If you’re worried you won’t be able to control or keep track of your credit card spending, this is a great time to start a budget and get a handle on what you can afford to charge each month. These days, most credit cards let users track their spending online, making it easy to stay on top of how much you’ve racked up in bills. Use your budget to determine how much you can afford to charge to your card each billing cycle and, once you’ve hit that amount, take your card out of your wallet and leave at home when you go out so you’re not tempted to overspend.

One is often enough

Another temptation is to boost your spending power by getting multiple credit cards. However, this can be a risky move, especially for some new credit card holders. Not only does it increase the likelihood that you charge too much to your cards, it can also make it more difficult to stay on top of spending totals and payment dates.

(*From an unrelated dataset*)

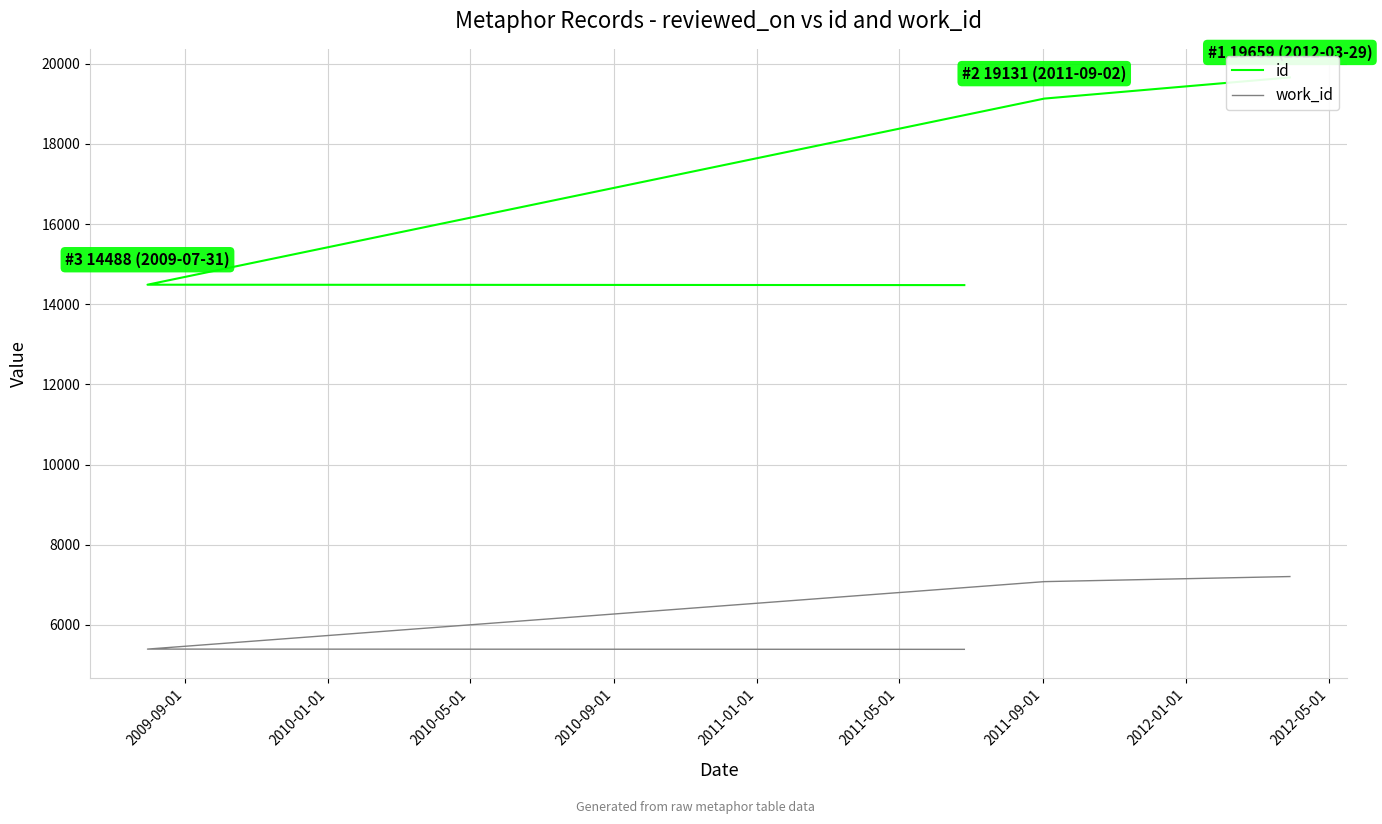

Between 2010-01-01 and 2010-05-01, which is larger?

2010-05-01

Holding multiple cards isn’t always helpful to your credit rating, either, because each new application leads to a hard credit check that temporarily lowers your score. Even if you’re enticed by attractive welcome offers or the prospect of rewards, the wiser course of action is to play it safe and stick with just one card for now.

Shop around for the right card

Not all credit cards are created equal, and some will fit you better than others. Ideally, you want a card with no annual fees (or low fees), low interest rates, and a fairly low credit limit to prevent you from overspending.

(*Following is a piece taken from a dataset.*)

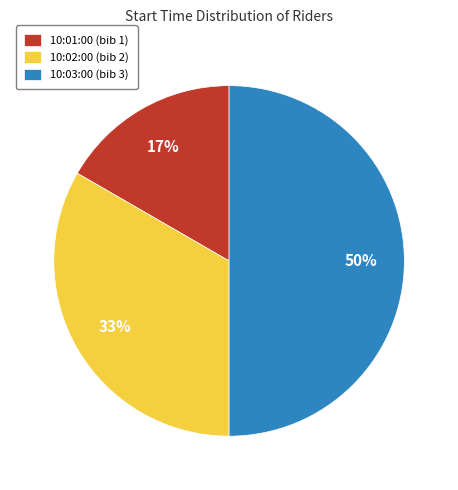

To the nearest percent, what is the average slice percentage?

33%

It’s also great to get a card that gives you something back through a rewards program. Whether your card helps you earn points for travel, money for gas or groceries, or just gives you a percentage of your spending as cash back, it’s always nice to earn something for spending money, especially when that reward fits your lifestyle.

Other credit card perks can include extended warranty coverage on some items, boosted rewards on certain spending categories, insurance coverage when travelling, and purchase price protection. Do your research and read the fine print to make sure the card you choose is right for you.

Safety and security are paramount

Regardless of where you use your card, whether it be in person or online, it’s always important to make sure you’re dealing with a legitimate business and not getting scammed. Look for the appropriate security information before entering your credit card details on a website, never give your credit card information to someone you don’t completely trust, and don’t share your card with friends or classmates, no matter how close you may be.